3. Memory Management

Reuse GPU buffers:

[GpuAccelerated]
public class OptimizedGrain : Grain
{
    private GpuBuffer<float> _bufferPool;

    public override Task OnActivateAsync(CancellationToken cancellationToken)
    {
        // Pre-allocate GPU buffer
        _bufferPool = new GpuBuffer<float>(capacity: 1_000_000);
        return base.OnActivateAsync(cancellationToken);
    }

    public async Task<float[]> ProcessAsync(float[] data)
    {
        // Reuse pre-allocated buffer
        await _bufferPool.CopyFromAsync(data);
        var result = await _kernel.ExecuteAsync(_bufferPool);
        return result;
    }
}

Troubleshooting

Issue: "CUDA not found"

Solution: Install CUDA Toolkit or enable CPU fallback:

.AddGpuBridge(options =>
{
    options.PreferGpu = true;
    options.EnableCpuFallback = true;  // Falls back to CPU if CUDA not found
})

Issue: "Out of GPU memory"

Solution: Reduce batch size or use streaming:

// Process in smaller chunks
var chunkSize = 10_000;
var results = new List<Result>();

for (int i = 0; i < data.Length; i += chunkSize)
{
    var chunk = data.Skip(i).Take(chunkSize).ToArray();
    var result = await grain.ProcessAsync(chunk);
    results.Add(result);
}

Issue: "Grain activation timeout"

Solution: Increase timeout or optimize kernel loading:

.Configure<GrainCollectionOptions>(options =>
{
    options.CollectionAge = TimeSpan.FromMinutes(10);
})

Next Steps

Now that you have a working GPU-accelerated application:

  1. Add More Kernels: Implement domain-specific GPU operations
  2. Distribute Further: Deploy across multiple machines/GPUs
  3. Add Persistence: Store grain state in databases
  4. Enable Monitoring: Integrate OpenTelemetry metrics
  5. Optimize Performance: Profile and tune GPU operations

Additional Resources

Getting Help

  • GitHub Issues: Report bugs and request features
  • Stack Overflow: Tag questions with orleans and gpu
  • Orleans Discord: Join the Orleans community
  • Documentation: Check the comprehensive docs in /docs

Conclusion

You've built your first distributed GPU application using Orleans.GpuBridge.Core.
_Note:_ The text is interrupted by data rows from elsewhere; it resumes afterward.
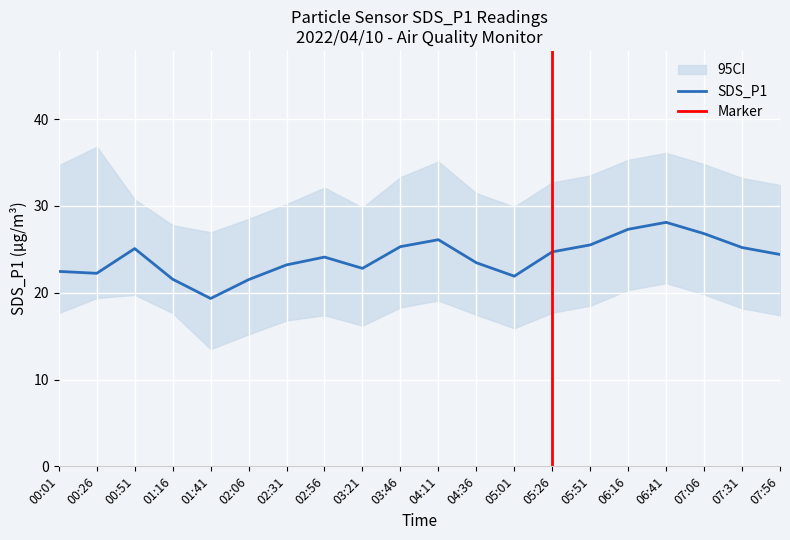

Reading right to left, transcribe all the data shown in this chart.

SDS_P1: 24.4	25.2	26.8	28.1	27.3	25.5	24.7	21.9	23.4	26.1	25.3	22.8	24.1	23.2	21.5	19.3	21.6	25.1	22.2	22.4
SDS_P1_upper: 32.4	33.2	34.8	36.1	35.3	33.5	32.7	29.9	31.4	35.1	33.3	29.8	32.1	30.2	28.5	26.9	27.8	30.8	36.8	34.7
SDS_P1_lower: 17.4	18.2	19.8	21.1	20.3	18.5	17.7	15.9	17.4	19.1	18.3	16.2	17.4	16.8	15.2	13.5	17.6	19.8	19.4	17.6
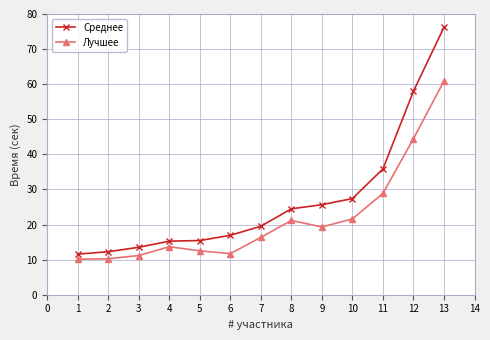

How many data points in Среднее are less than 19?

6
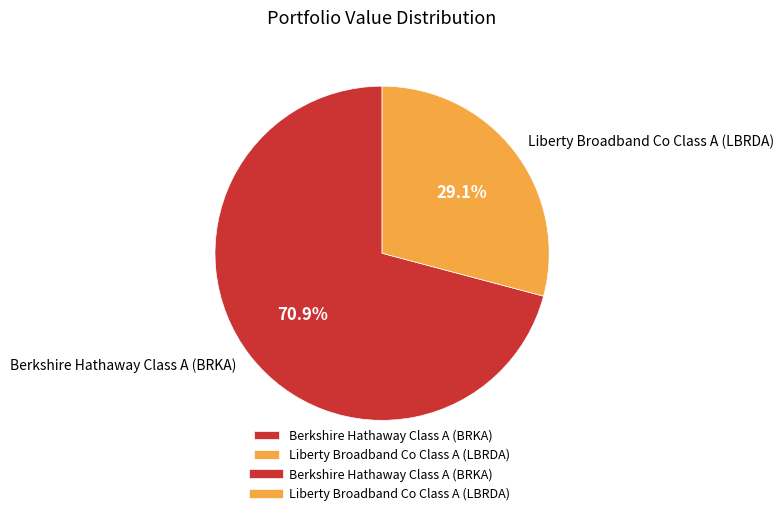

What is the ratio of the value at Berkshire Hathaway Class A (BRKA) to the value at Liberty Broadband Co Class A (LBRDA)?

2.4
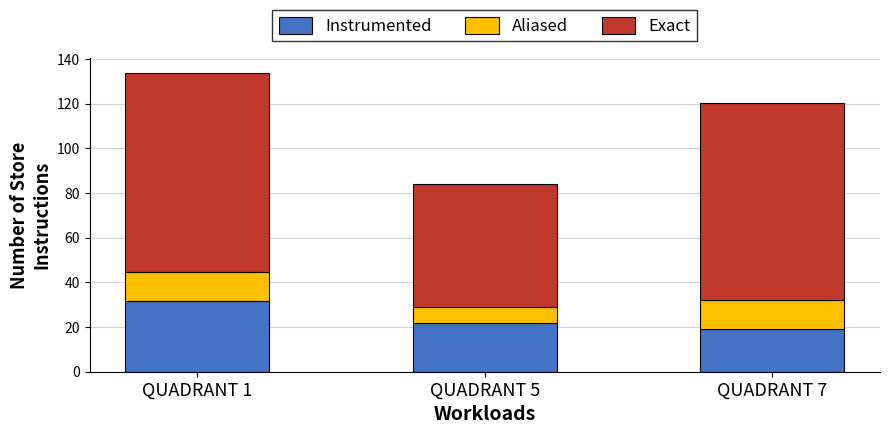

What is the difference between the maximum and minimum values in the Instrumented series?

12.8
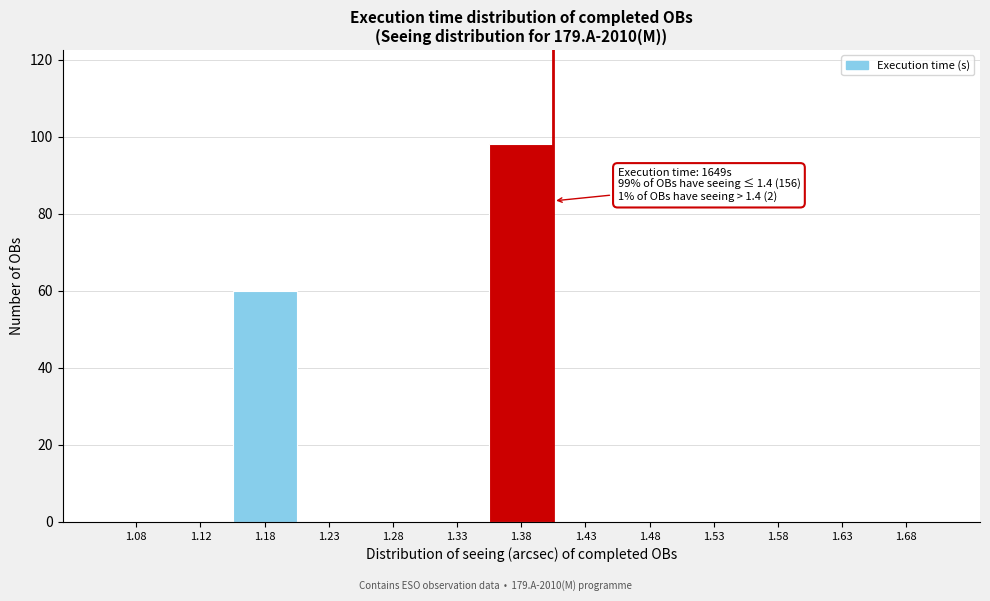

Over which range of the x-axis is the bar tallest?

1.35 to 1.40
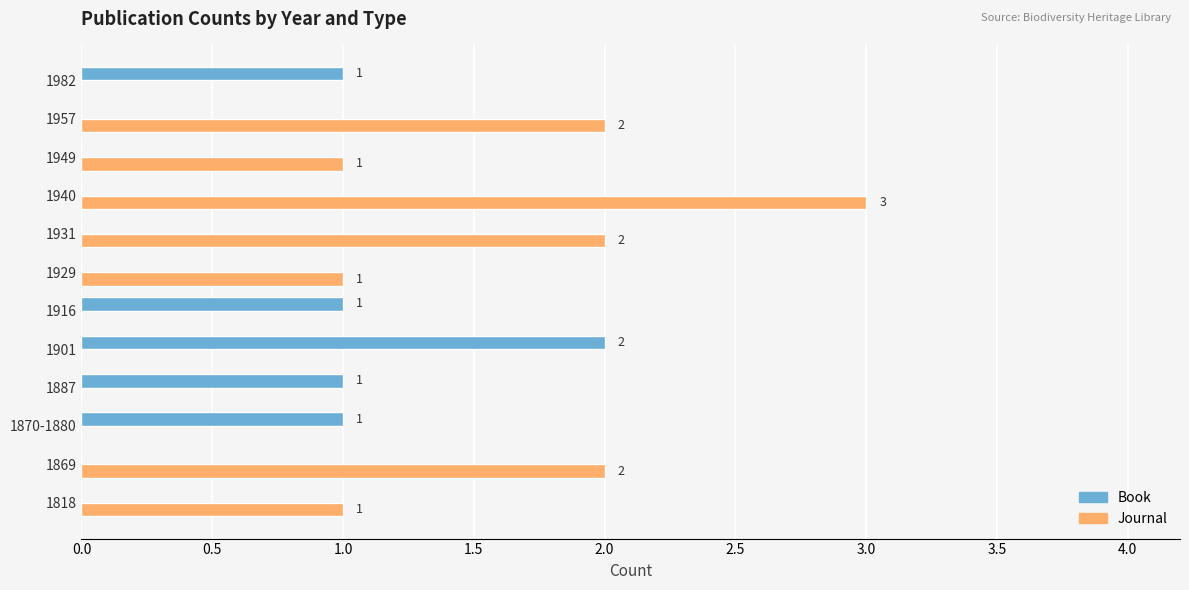

How many Book values are between 0 and 1?

11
The framework handles distribution, fault tolerance, and GPU management while you focus on business logic.

Key takeaways:

  • GPU grains are just Orleans grains with [GpuAccelerated] attribute
  • Kernels are loaded via IGpuKernel<TIn, TOut> interface
  • Distribution is automatic through Orleans grain factory
  • CPU fallback enables development without GPU hardware

Continue exploring to build production-grade distributed GPU applications.